Spinorphin
- Names: IUPAC name L-leucyl-L-valyl-L-valyl-L-tyrosyl-L-prolyl-L-tryptophyl-L-threonine

Identifiers
- CAS Number: 137201-62-8;
- 3D model (JSmol): Interactive image;
- ChemSpider: 2339355;
- IUPHAR/BPS: 1026;
- PubChem CID: 3081832;
- CompTox Dashboard (EPA): DTXSID70160105 ;

Properties
- Chemical formula: C_{45}H_{64}N_{8}O_{10}
- Molar mass: 877.037 g/mol

= Spinorphin =

Spinorphin is an endogenous, non-classical opioid peptide of the hemorphin family first isolated from the bovine spinal cord (hence the prefix spin-) and acts as a regulator of the enkephalinases, a class of enzymes that break down endogenous the enkephalin peptides. It does so by inhibiting the enzymes aminopeptidase N (APN), dipeptidyl peptidase III (DPP3), angiotensin-converting enzyme (ACE), and neutral endopeptidase (NEP). Spinorphin is a heptapeptide and has the amino acid sequence Leu-Val-Val-Tyr-Pro-Trp-Thr (LVVYPWT).
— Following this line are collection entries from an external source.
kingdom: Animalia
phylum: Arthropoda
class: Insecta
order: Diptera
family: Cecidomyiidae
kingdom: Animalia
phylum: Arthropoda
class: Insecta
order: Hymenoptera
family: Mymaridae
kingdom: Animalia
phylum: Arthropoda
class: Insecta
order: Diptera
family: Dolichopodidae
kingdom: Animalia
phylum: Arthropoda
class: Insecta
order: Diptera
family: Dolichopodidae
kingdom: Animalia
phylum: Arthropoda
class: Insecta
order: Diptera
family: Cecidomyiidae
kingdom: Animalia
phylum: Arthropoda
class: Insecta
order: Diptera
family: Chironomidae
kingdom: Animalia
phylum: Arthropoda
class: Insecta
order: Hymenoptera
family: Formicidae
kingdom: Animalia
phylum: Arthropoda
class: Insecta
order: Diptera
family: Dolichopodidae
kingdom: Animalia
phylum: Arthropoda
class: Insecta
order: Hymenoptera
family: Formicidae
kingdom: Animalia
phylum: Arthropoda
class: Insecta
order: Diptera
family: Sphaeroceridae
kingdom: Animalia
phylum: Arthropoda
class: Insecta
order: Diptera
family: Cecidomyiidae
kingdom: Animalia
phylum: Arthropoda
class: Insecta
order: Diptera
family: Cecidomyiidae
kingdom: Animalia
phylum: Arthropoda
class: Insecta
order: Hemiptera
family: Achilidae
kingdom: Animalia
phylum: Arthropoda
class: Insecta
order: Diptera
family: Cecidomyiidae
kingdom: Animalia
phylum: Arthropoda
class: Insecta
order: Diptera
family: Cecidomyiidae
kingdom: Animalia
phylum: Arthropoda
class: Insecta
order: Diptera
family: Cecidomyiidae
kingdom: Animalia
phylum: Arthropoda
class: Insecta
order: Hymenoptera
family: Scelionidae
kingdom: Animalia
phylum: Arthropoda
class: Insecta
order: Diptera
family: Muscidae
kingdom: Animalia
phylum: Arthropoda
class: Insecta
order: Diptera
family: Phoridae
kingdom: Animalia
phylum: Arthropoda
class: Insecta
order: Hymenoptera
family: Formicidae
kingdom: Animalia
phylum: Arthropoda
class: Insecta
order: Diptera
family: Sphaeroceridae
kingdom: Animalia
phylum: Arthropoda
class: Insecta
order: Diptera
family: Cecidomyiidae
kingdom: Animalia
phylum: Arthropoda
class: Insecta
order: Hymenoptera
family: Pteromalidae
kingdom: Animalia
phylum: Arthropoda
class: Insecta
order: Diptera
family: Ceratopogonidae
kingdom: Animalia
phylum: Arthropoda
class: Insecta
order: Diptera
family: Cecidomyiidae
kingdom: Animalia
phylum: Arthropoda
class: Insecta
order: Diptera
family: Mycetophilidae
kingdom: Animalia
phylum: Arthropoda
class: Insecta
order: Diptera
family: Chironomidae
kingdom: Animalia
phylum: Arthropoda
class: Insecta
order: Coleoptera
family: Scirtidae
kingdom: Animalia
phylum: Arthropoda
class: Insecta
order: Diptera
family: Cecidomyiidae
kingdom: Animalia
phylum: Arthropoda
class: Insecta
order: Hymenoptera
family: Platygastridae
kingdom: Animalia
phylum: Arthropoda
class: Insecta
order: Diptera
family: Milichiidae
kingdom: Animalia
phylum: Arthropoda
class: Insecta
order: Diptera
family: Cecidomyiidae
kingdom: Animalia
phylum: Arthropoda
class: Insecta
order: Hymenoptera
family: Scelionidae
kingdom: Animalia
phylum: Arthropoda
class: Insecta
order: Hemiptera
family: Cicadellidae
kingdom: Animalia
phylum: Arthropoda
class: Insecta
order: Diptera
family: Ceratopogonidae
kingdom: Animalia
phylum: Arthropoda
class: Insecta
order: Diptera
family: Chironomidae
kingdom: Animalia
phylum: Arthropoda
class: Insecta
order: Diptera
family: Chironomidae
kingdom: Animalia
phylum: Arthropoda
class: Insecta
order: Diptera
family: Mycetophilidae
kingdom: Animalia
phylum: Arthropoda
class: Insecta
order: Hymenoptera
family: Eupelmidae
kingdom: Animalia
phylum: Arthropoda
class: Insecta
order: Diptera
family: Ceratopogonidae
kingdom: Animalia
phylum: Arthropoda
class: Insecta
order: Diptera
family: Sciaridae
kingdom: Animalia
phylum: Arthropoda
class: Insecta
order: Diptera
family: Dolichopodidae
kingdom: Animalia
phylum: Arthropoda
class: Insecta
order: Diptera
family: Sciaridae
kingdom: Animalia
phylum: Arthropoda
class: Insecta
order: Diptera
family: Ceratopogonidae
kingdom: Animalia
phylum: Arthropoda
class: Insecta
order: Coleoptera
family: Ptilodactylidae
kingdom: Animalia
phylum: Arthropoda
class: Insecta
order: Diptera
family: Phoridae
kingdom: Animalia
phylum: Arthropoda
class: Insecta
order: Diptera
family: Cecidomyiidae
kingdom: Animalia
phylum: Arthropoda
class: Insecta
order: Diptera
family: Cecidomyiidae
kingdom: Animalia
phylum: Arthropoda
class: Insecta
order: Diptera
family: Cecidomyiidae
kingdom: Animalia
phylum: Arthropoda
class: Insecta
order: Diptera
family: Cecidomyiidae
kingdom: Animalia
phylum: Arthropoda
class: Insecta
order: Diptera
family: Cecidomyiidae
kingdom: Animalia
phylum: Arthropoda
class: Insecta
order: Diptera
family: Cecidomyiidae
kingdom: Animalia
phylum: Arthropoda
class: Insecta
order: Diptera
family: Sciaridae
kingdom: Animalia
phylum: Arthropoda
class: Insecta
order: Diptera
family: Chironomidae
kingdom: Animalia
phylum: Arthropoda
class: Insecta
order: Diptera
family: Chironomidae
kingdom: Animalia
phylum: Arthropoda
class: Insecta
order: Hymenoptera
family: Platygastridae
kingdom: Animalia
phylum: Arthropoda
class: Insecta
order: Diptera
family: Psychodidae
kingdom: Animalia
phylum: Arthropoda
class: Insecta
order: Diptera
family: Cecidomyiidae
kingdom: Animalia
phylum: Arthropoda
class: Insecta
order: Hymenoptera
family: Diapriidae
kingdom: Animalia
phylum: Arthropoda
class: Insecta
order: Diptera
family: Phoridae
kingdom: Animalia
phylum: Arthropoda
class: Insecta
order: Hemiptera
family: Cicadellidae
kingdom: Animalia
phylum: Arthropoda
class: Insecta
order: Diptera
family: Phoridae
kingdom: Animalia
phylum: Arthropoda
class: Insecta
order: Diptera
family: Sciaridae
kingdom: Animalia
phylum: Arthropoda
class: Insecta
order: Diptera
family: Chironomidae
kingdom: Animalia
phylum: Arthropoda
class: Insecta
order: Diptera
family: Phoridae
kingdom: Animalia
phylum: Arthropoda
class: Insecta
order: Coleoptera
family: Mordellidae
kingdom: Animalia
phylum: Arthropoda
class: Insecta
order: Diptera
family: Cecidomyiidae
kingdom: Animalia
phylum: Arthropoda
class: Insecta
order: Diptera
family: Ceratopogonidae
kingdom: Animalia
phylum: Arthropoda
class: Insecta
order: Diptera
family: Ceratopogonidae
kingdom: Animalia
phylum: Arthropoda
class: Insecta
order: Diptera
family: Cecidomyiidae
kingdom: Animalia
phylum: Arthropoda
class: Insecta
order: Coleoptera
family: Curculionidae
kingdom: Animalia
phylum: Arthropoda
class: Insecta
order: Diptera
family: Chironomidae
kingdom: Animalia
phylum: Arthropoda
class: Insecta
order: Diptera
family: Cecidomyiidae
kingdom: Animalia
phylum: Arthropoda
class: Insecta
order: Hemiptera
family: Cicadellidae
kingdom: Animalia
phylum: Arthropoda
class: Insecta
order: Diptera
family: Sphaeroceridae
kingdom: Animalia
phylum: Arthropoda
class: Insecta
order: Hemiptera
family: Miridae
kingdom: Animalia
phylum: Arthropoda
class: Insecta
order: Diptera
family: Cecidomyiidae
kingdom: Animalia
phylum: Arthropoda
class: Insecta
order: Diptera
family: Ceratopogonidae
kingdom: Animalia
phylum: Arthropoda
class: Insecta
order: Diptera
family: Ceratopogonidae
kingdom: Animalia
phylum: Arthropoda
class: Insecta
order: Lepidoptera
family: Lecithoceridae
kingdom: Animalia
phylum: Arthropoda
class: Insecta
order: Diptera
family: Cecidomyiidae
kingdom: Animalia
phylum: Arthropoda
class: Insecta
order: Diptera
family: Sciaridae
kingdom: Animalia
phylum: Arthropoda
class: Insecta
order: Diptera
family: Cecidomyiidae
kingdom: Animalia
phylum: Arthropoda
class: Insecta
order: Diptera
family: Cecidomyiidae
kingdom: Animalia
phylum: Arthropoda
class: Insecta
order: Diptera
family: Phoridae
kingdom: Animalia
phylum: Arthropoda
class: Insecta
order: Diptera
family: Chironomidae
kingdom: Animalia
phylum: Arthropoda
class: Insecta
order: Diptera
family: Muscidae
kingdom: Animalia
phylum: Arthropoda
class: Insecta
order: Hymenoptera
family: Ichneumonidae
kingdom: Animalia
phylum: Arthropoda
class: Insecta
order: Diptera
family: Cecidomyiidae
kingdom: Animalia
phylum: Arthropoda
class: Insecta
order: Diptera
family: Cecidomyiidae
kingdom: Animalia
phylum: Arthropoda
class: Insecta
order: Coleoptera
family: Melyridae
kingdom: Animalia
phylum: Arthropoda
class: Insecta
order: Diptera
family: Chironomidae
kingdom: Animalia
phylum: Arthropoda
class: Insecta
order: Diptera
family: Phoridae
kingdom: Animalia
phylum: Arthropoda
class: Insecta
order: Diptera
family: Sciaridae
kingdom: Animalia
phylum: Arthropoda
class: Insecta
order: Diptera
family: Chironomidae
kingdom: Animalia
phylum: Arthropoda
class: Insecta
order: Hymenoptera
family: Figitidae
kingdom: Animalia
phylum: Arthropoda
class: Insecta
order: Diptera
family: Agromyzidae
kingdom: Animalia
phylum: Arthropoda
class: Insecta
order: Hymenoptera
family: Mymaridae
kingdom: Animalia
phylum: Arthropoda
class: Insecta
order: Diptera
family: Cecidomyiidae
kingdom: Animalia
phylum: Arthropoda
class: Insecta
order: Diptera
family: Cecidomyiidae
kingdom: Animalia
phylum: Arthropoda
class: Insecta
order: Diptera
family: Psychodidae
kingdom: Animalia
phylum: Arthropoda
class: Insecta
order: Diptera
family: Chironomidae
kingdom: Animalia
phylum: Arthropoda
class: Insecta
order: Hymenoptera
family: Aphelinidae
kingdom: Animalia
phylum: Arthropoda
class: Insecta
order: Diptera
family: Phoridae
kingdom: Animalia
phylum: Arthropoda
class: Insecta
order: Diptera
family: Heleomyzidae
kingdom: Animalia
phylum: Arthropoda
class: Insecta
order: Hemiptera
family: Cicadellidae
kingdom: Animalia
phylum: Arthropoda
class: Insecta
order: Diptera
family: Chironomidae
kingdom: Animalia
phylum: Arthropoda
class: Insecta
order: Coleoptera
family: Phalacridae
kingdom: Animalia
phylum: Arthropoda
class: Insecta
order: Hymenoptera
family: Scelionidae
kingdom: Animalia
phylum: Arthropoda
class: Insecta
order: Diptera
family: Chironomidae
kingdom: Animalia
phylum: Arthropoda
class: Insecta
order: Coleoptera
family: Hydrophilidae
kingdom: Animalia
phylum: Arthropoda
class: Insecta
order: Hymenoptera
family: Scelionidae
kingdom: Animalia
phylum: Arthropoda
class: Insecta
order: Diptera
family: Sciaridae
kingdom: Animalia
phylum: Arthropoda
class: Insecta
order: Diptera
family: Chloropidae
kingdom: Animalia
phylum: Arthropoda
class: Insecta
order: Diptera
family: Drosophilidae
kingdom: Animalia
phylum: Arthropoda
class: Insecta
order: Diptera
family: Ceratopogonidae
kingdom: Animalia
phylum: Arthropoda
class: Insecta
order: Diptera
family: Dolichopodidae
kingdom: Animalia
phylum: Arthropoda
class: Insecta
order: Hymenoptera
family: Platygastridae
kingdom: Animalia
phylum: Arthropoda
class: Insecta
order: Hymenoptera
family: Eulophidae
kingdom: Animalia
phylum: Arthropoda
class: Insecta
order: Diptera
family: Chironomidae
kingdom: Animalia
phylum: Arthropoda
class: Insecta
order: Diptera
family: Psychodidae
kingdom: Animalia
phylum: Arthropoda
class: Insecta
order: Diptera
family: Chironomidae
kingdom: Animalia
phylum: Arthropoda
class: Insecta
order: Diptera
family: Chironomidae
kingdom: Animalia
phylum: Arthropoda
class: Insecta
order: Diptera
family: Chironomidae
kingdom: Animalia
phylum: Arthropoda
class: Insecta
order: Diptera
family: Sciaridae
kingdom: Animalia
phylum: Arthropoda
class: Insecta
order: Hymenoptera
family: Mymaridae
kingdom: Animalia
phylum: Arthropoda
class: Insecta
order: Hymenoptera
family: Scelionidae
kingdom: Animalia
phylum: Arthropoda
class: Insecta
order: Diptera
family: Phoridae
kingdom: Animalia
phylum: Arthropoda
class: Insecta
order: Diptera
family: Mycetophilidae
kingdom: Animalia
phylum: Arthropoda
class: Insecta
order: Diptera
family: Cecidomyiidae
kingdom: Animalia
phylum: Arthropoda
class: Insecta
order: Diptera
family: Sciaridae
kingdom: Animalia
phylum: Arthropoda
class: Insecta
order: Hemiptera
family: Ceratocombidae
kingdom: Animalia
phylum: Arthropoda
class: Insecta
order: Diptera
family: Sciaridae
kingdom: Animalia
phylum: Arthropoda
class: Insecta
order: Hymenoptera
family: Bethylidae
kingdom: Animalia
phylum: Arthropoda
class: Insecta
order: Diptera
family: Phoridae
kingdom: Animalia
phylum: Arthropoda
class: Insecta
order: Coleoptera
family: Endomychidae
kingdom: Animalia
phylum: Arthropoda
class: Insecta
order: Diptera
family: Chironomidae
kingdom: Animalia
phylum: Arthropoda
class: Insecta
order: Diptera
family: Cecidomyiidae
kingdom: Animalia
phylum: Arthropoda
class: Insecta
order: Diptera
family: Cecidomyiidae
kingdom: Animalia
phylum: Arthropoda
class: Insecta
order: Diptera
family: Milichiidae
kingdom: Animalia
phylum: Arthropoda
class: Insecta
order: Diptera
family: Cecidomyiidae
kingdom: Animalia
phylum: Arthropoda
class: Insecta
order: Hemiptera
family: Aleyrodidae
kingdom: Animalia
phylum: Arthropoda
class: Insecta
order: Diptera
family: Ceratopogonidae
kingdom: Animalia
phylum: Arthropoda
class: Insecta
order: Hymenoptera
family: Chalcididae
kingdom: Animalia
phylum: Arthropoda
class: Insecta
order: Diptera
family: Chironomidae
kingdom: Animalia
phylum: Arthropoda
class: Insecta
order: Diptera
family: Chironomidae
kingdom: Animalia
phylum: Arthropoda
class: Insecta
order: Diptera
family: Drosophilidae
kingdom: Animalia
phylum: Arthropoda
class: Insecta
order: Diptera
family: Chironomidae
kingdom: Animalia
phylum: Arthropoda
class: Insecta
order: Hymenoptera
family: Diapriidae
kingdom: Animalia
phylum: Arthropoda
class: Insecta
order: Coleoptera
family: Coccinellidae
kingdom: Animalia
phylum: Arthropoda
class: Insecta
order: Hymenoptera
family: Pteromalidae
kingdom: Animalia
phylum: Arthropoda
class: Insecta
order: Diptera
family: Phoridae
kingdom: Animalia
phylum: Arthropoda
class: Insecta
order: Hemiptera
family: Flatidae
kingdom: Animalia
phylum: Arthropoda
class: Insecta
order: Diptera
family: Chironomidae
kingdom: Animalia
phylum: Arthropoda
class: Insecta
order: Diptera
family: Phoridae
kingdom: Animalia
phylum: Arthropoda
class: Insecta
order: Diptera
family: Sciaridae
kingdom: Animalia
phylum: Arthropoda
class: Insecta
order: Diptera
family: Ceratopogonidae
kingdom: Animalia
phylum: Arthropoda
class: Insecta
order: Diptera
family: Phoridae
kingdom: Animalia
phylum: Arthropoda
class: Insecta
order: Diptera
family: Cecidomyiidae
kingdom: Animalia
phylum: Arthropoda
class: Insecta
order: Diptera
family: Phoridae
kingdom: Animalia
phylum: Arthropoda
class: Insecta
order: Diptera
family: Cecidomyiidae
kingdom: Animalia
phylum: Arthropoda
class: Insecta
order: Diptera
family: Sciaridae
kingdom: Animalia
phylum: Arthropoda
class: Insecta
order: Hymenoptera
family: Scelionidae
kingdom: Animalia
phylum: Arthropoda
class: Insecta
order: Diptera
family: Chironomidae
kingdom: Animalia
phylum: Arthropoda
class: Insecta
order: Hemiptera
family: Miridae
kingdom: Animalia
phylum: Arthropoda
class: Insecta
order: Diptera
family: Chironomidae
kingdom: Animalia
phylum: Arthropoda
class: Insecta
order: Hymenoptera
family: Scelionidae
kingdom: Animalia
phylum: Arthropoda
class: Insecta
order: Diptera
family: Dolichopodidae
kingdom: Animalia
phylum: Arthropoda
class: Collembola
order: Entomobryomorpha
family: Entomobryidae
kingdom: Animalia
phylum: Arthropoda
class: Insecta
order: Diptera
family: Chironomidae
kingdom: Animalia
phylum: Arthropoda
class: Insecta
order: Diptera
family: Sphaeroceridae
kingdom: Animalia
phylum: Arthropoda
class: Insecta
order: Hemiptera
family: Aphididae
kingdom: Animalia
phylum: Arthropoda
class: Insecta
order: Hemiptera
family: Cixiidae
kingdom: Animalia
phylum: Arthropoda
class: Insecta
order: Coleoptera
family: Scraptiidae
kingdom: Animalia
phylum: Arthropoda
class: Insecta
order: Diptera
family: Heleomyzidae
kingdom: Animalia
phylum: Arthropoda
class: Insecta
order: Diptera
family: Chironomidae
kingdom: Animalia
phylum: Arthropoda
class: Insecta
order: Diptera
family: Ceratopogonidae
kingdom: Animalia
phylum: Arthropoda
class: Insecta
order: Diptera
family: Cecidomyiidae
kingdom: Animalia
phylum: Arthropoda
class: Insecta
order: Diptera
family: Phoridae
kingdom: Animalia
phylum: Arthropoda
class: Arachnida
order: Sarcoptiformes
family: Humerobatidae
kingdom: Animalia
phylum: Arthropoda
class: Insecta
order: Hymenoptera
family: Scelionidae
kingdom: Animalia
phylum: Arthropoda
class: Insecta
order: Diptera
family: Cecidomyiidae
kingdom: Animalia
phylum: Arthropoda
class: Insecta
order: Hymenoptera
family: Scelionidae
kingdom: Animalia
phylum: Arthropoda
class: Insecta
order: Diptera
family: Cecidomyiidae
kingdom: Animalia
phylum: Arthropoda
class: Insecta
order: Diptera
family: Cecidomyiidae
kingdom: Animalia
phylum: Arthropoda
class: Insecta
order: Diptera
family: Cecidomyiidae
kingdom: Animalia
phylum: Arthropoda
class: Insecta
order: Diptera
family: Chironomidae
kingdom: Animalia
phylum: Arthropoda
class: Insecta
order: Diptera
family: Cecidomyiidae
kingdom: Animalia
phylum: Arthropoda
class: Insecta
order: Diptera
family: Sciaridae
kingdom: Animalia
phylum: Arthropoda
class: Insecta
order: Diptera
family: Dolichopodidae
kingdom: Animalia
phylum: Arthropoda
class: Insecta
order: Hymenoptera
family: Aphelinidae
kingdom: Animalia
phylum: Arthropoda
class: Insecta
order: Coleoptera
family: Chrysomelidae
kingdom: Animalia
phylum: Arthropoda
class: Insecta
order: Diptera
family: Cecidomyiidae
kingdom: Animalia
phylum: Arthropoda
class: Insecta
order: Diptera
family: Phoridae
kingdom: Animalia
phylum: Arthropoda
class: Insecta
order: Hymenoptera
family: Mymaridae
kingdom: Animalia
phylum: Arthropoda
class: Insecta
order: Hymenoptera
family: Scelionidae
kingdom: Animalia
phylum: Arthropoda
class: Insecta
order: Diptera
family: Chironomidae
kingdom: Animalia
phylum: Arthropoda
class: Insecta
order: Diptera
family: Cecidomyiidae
It has been observed to possess antinociceptive, antiallodynic, and anti-inflammatory properties. The mechanism of action of spinorphin has not been fully elucidated (i.e., how it acts to inhibit the enkephalinases), but it has been found to act as an antagonist of the P2X_{3} receptor, and as a weak partial agonist/antagonist of the FP_{1} receptor.